牛客挑战赛46 C

概率就是组合数分之一，现在需要求组合数有多少。
因为是排列，每一次长度加1，就是第i个插入的过程，考虑
\(dp[i][j][k]\)表示第\(i\)个数字插入到\(k\)的位置，\(逆序数是j\)。
分段转移（因为超级逆序数表示\(a_I>a_j+1\)）：
当\(i-1<k\)的时候，有\(dp[i][j][k]=\sum_{m=0}^{m=k-1}dp[i-1][j-i+k][m]\)
当\(i>=k\)的时候，有\(dp[i][j][k]=\sum_{m=k}^{m=i-1}dp[i-1][j-i+k+1][m]\)
第一维数组，我们可以滚动掉，求和很明显可以再开一个数组记录，既可以o(1)求和。

#include<iostream>
#include<cstring>
#include<algorithm>
#include<cmath>
#include<cstdlib>
#include<climits>
#include<stack>
#include<vector>
#include<queue>
#include<set>
#include<bitset>
#include<map>
//#include<regex>
#include<cstdio>
#include <iomanip>
#include<unordered_map>
#pragma GCC diagnostic error "-std=c++11"

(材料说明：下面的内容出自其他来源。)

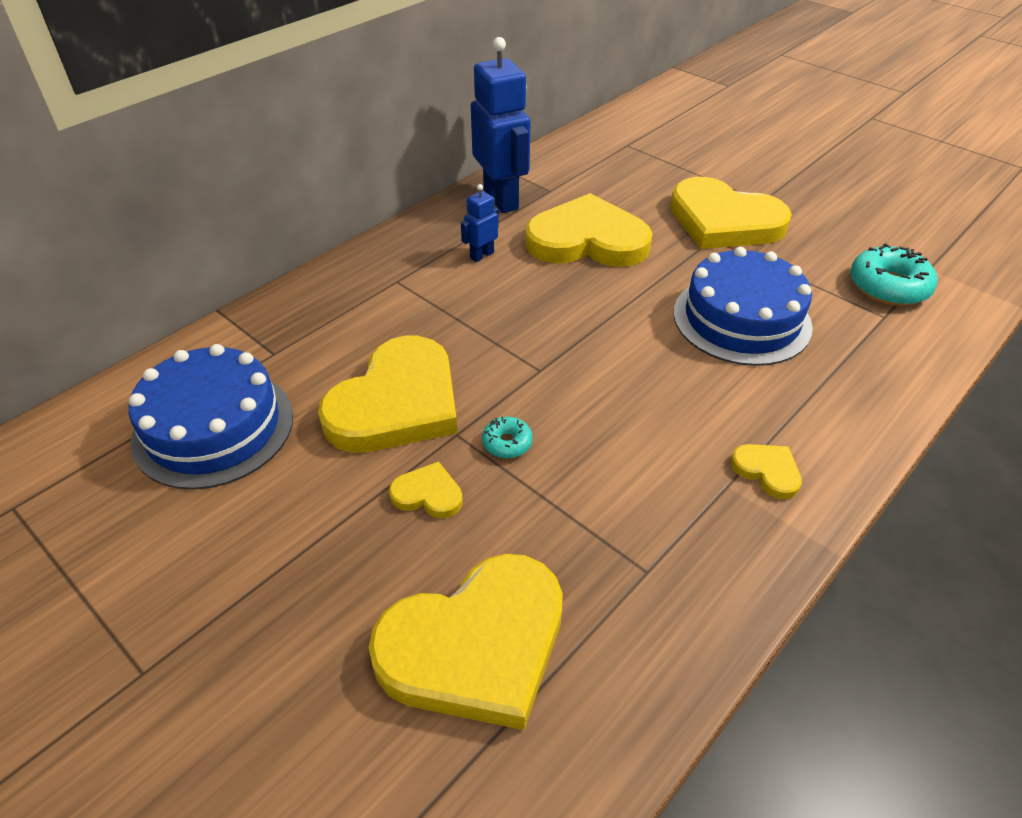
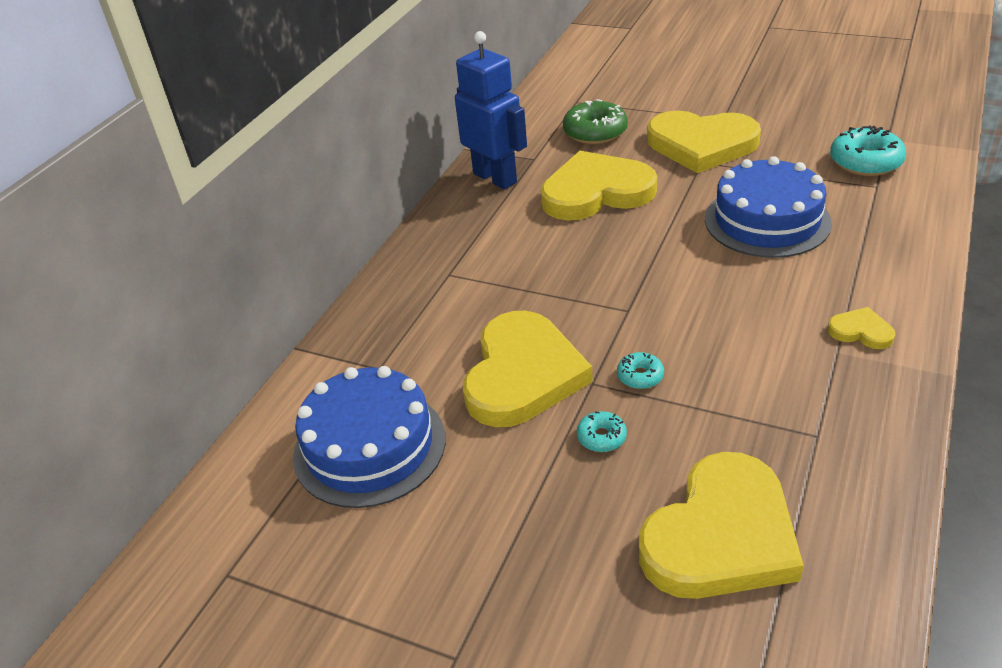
camera: 15 degrees left, 5 degrees down
yellow heart [389,461,463,518] -> turquoise donut [577,411,627,452]
blue robot [461,184,499,262] -> none
none -> green donut [563,99,628,144]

#pragma GCC optimize("-fdelete-null-pointer-checks,inline-functions-called-once,-funsafe-loop-optimizations,-fexpensive-optimizations,-foptimize-sibling-calls,-ftree-switch-conversion,-finline-small-functions,inline-small-functions,-frerun-cse-after-loop,-fhoist-adjacent-loads,-findirect-inlining,-freorder-functions,no-stack-protector,-fpartial-inlining,-fsched-interblock,-fcse-follow-jumps,-fcse-skip-blocks,-falign-functions,-fstrict-overflow,-fstrict-aliasing,-fschedule-insns2,-ftree-tail-merge,inline-functions,-fschedule-insns,-freorder-blocks,-fwhole-program,-funroll-loops,-fthread-jumps,-fcrossjumping,-fcaller-saves,-fdevirtualize,-falign-labels,-falign-loops,-falign-jumps,unroll-loops,-fsched-spec,-ffast-math,Ofast,inline,-fgcse,-fgcse-lm,-fipa-sra,-ftree-pre,-ftree-vrp,-fpeephole2",3)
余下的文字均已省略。